Another lifeguard, a seasonal guard who works with special-needs kids during the year, earned an Award of Merit for talking a reportedly suicidal man down from Inspiration Point in Corona del Mar.
And that story of a man plucked from the billowing smoke of a Corona del Mar residential fire back in September earned firefighter Bryce Anderson a Medal of Valor.
Anderson, Poster said, arrived on the scene and climbed up a "cheesy ladder" he happened upon outside the house to "singlehandedly" carry the man to safety. Police officers Ricardo Adame and John Yim were recognized for their help on the ground.
Poster said Anderson was the first firefighter to win the medal in the department's history, and the first Newport public safety officer to win it since 2009.
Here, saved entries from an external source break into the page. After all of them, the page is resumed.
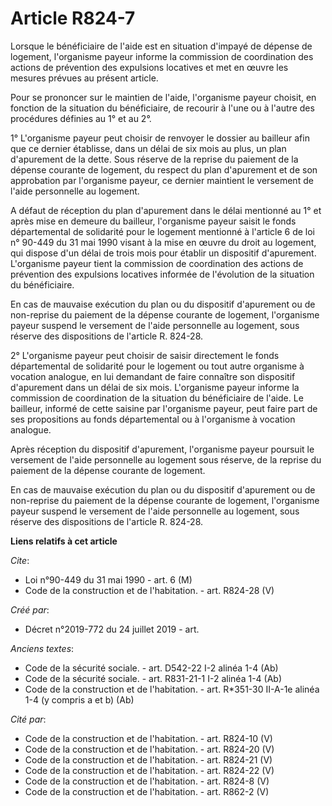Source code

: # Article R824-7

Lorsque le bénéficiaire de l'aide est en situation d'impayé de dépense de logement, l'organisme payeur informe la commission
de coordination des actions de prévention des expulsions locatives et met en œuvre les mesures prévues au présent article. 

Pour se prononcer sur le maintien de l'aide, l'organisme payeur choisit, en fonction de la situation du bénéficiaire, de
recourir à l'une ou à l'autre des procédures définies au 1° et au 2°. 

1° L'organisme payeur peut choisir de renvoyer le dossier au bailleur afin que ce dernier établisse, dans un délai de six
mois au plus, un plan d'apurement de la dette. Sous réserve de la reprise du paiement de la dépense courante de logement, du
respect du plan d'apurement et de son approbation par l'organisme payeur, ce dernier maintient le versement de l'aide
personnelle au logement. 

A défaut de réception du plan d'apurement dans le délai mentionné au 1° et après mise en demeure du bailleur, l'organisme
payeur saisit le fonds départemental de solidarité pour le logement mentionné à l'article 6 de loi n° 90-449 du 31 mai 1990
visant à la mise en œuvre du droit au logement, qui dispose d'un délai de trois mois pour établir un dispositif d'apurement.
L'organisme payeur tient la commission de coordination des actions de prévention des expulsions locatives informée de
l'évolution de la situation du bénéficiaire. 

En cas de mauvaise exécution du plan ou du dispositif d'apurement ou de non-reprise du paiement de la dépense courante de
logement, l'organisme payeur suspend le versement de l'aide personnelle au logement, sous réserve des dispositions de
l'article R. 824-28.

2° L'organisme payeur peut choisir de saisir directement le fonds départemental de solidarité pour le logement ou tout autre
organisme à vocation analogue, en lui demandant de faire connaître son dispositif d'apurement dans un délai de six mois.
L'organisme payeur informe la commission de coordination de la situation du bénéficiaire de l'aide. Le bailleur, informé de
cette saisine par l'organisme payeur, peut faire part de ses propositions au fonds départemental ou à l'organisme à vocation
analogue. 

Après réception du dispositif d'apurement, l'organisme payeur poursuit le versement de l'aide personnelle au logement sous
réserve, de la reprise du paiement de la dépense courante de logement. 

En cas de mauvaise exécution du plan ou du dispositif d'apurement ou de non-reprise du paiement de la dépense courante de
logement, l'organisme payeur suspend le versement de l'aide personnelle au logement, sous réserve des dispositions de
l'article R. 824-28.

**Liens relatifs à cet article**

_Cite_:

  - Loi n°90-449 du 31 mai 1990 - art. 6 (M)
  - Code de la construction et de l'habitation. - art. R824-28 (V)

_Créé par_:

  - Décret n°2019-772 du 24 juillet 2019 - art.

_Anciens textes_:

  - Code de la sécurité sociale. - art. D542-22 I-2 alinéa 1-4 (Ab)
  - Code de la sécurité sociale. - art. R831-21-1 I-2 alinéa 1-4 (Ab)
  - Code de la construction et de l'habitation. - art. R*351-30 II-A-1e alinéa 1-4 (y compris a et b) (Ab)

_Cité par_:

  - Code de la construction et de l'habitation. - art. R824-10 (V)
  - Code de la construction et de l'habitation. - art. R824-20 (V)
  - Code de la construction et de l'habitation. - art. R824-21 (V)
  - Code de la construction et de l'habitation. - art. R824-22 (V)
  - Code de la construction et de l'habitation. - art. R824-8 (V)
  - Code de la construction et de l'habitation. - art. R862-2 (V)
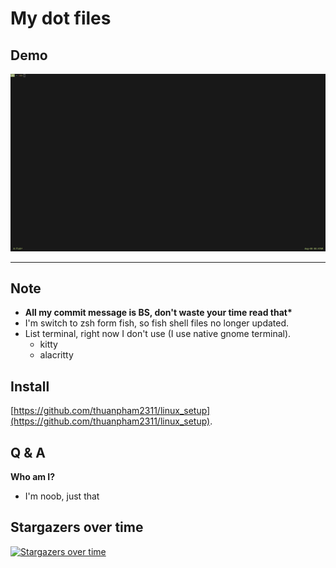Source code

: # My dot files

## Demo

<a href="https://raw.githubusercontent.com/thuanpham2311/dotfiles/master/img/dotfiles.gif">
<img src="./img/dotfiles.gif">
</a>

---

## Note

- **All my commit message is BS, don't waste your time read that\***
- I'm switch to zsh form fish, so fish shell files no longer updated.
- List terminal, right now I don't use (I use native gnome terminal).
  - kitty
  - alacritty

## Install

[https://github.com/thuanpham2311/linux_setup](https://github.com/thuanpham2311/linux_setup).

## Q & A

**Who am I?**

- I'm noob, just that

## Stargazers over time

[![Stargazers over time](https://starchart.cc/thuanpham2311/dotfiles.svg)](https://starchart.cc/thuanpham2311/dotfiles)
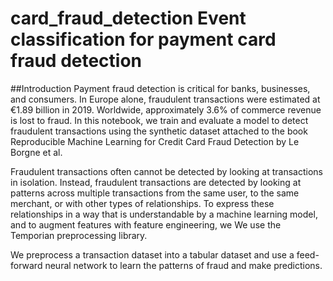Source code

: # card_fraud_detection Event classification for payment card fraud detection
##Introduction
Payment fraud detection is critical for banks, businesses, and consumers. In Europe alone, fraudulent transactions were estimated at €1.89 billion in 2019. Worldwide, approximately 3.6% of commerce revenue is lost to fraud. In this notebook, we train and evaluate a model to detect fraudulent transactions using the synthetic dataset attached to the book Reproducible Machine Learning for Credit Card Fraud Detection by Le Borgne et al.

Fraudulent transactions often cannot be detected by looking at transactions in isolation. Instead, fraudulent transactions are detected by looking at patterns across multiple transactions from the same user, to the same merchant, or with other types of relationships. To express these relationships in a way that is understandable by a machine learning model, and to augment features with feature engineering, we We use the Temporian preprocessing library.

We preprocess a transaction dataset into a tabular dataset and use a feed-forward neural network to learn the patterns of fraud and make predictions.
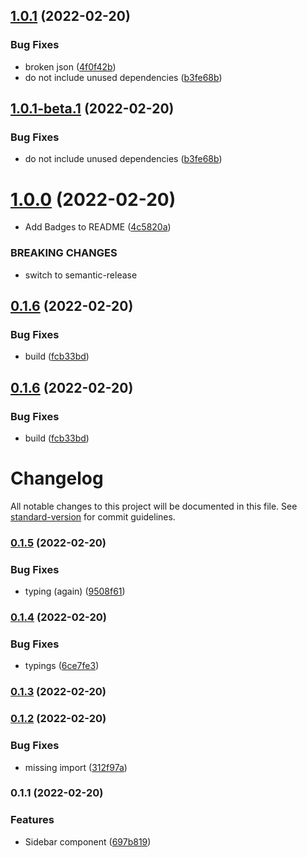 ## [1.0.1](https://github.com/mdornseif/fluentui-hooks/compare/v1.0.0...v1.0.1) (2022-02-20)


### Bug Fixes

* broken json ([4f0f42b](https://github.com/mdornseif/fluentui-hooks/commit/4f0f42ba947dcff5831ac78f53621725af095107))
* do not include unused dependencies ([b3fe68b](https://github.com/mdornseif/fluentui-hooks/commit/b3fe68bbae5054ba0d014635f1f3762ec9c7de42))

## [1.0.1-beta.1](https://github.com/mdornseif/fluentui-hooks/compare/v1.0.0...v1.0.1-beta.1) (2022-02-20)


### Bug Fixes

* do not include unused dependencies ([b3fe68b](https://github.com/mdornseif/fluentui-hooks/commit/b3fe68bbae5054ba0d014635f1f3762ec9c7de42))

# [1.0.0](https://github.com/mdornseif/fluentui-hooks/compare/v0.1.6...v1.0.0) (2022-02-20)


* Add Badges to README ([4c5820a](https://github.com/mdornseif/fluentui-hooks/commit/4c5820a17b6117c72ad2a53fee9f5f9b9188a12c))


### BREAKING CHANGES

* switch to semantic-release

## [0.1.6](https://github.com/mdornseif/fluentui-hooks/compare/v0.1.5...v0.1.6) (2022-02-20)


### Bug Fixes

* build ([fcb33bd](https://github.com/mdornseif/fluentui-hooks/commit/fcb33bdf85c0ea01b35dbd85531f06209efbf2e5))

## [0.1.6](https://github.com/mdornseif/fluentui-hooks/compare/v0.1.5...v0.1.6) (2022-02-20)


### Bug Fixes

* build ([fcb33bd](https://github.com/mdornseif/fluentui-hooks/commit/fcb33bdf85c0ea01b35dbd85531f06209efbf2e5))

# Changelog

All notable changes to this project will be documented in this file. See [standard-version](https://github.com/conventional-changelog/standard-version) for commit guidelines.

### [0.1.5](https://github.com/mdornseif/fluentui-hooks/compare/v0.1.4...v0.1.5) (2022-02-20)


### Bug Fixes

* typing (again) ([9508f61](https://github.com/mdornseif/fluentui-hooks/commit/9508f6148be8cf0adc4653d92b623f1226dfe0ed))

### [0.1.4](https://github.com/mdornseif/fluentui-hooks/compare/v0.1.3...v0.1.4) (2022-02-20)


### Bug Fixes

* typings ([6ce7fe3](https://github.com/mdornseif/fluentui-hooks/commit/6ce7fe3b42b8f410a9bc87b1a372352a1e65519b))

### [0.1.3](https://github.com/mdornseif/fluentui-hooks/compare/v0.1.2...v0.1.3) (2022-02-20)

### [0.1.2](https://github.com/mdornseif/fluentui-hooks/compare/v0.1.1...v0.1.2) (2022-02-20)


### Bug Fixes

* missing import ([312f97a](https://github.com/mdornseif/fluentui-hooks/commit/312f97a50506dd5216c272eb61bb81913acf717d))

### 0.1.1 (2022-02-20)


### Features

* Sidebar component ([697b819](https://github.com/mdornseif/fluentui-hooks/commit/697b819755bc1ada3cddb1894f78c75cb3eb40dd))
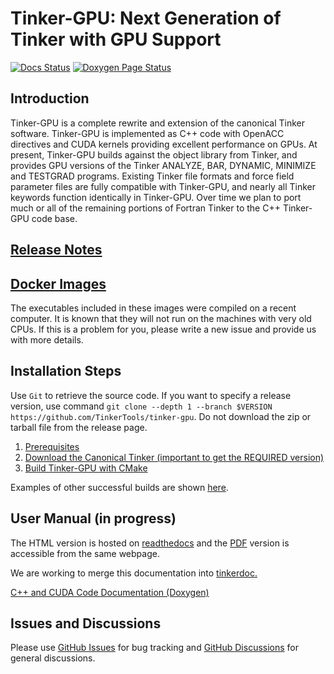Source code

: Tinker-GPU: Next Generation of Tinker with GPU Support
===================================================
[//]: # (Badges)
[![Docs Status](https://readthedocs.org/projects/tinker9-manual/badge/?version=latest&style=flat)](https://tinker9-manual.readthedocs.io)
[![Doxygen Page Status](https://github.com/tinkertools/tinker-gpu/actions/workflows/doxygen_gh_pages.yaml/badge.svg)](https://tinkertools.github.io/tinker-gpu/)


<h2>Introduction</h2>

Tinker-GPU is a complete rewrite and extension of the canonical Tinker software. Tinker-GPU is implemented as C++ code with OpenACC directives and CUDA kernels providing excellent performance on GPUs. At present, Tinker-GPU builds against the object library from Tinker, and provides GPU versions of the Tinker ANALYZE, BAR, DYNAMIC, MINIMIZE and TESTGRAD programs. Existing Tinker file formats and force field parameter files are fully compatible with Tinker-GPU, and nearly all Tinker keywords function identically in Tinker-GPU. Over time we plan to port much or all of the remaining portions of Fortran Tinker to the C++ Tinker-GPU code base.


<h2><a href="https://github.com/TinkerTools/tinker-gpu/releases">
Release Notes
</a></h2>


<h2><a href="https://hub.docker.com/r/tinkertools/tinker9">
Docker Images
</a></h2>

The executables included in these images were compiled on a recent computer. It is known that they will not run on the machines with very old CPUs. If this is a problem for you, please write a new issue and provide us with more details.


<h2>Installation Steps</h2>

Use `Git` to retrieve the source code. If you want to specify a release version,
use command `git clone --depth 1 --branch $VERSION https://github.com/TinkerTools/tinker-gpu`.
Do not download the zip or tarball file from the release page.

   1. [Prerequisites](doc/manual/m/install/preq.rst)
   2. [Download the Canonical Tinker (important to get the REQUIRED version)](doc/manual/m/install/tinker.rst)
   3. [Build Tinker-GPU with CMake](doc/manual/m/install/buildwithcmake.rst)

Examples of other successful builds are shown [here](https://github.com/TinkerTools/tinker9/discussions/121).

<h2>User Manual (in progress)</h2>

The HTML version is hosted on [readthedocs](https://tinker9-manual.readthedocs.io)
and the [PDF](https://tinker9-manual.readthedocs.io/_/downloads/en/latest/pdf/)
version is accessible from the same webpage.

We are working to merge this documentation into [tinkerdoc.](https://tinkerdoc.readthedocs.io)

[C++ and CUDA Code Documentation (Doxygen)](https://tinkertools.github.io/tinker-gpu/)

<h2>Issues and Discussions</h2>

Please use [GitHub Issues](https://github.com/TinkerTools/tinker-gpu/issues) for bug tracking and
[GitHub Discussions](https://github.com/TinkerTools/tinker-gpu/discussions) for general discussions.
"This award isn't given out every year," he said. "This award is given to a hero. And that's Bryce."
Anderson, a veteran of almost four years with the department, said that while you can train endlessly, nothing quite prepares you for the real thing.
"Right at that moment, time kind of stops," he said. "It's always a dynamic situation."
Newport Mayor Keith Curry said the city is proud of those who keep residents safe.
"The awards are representative of the service they provide day in and day out," he said, as the crowd mingled and snacked on the standbys of any good small-screen public servant: doughnuts and coffee.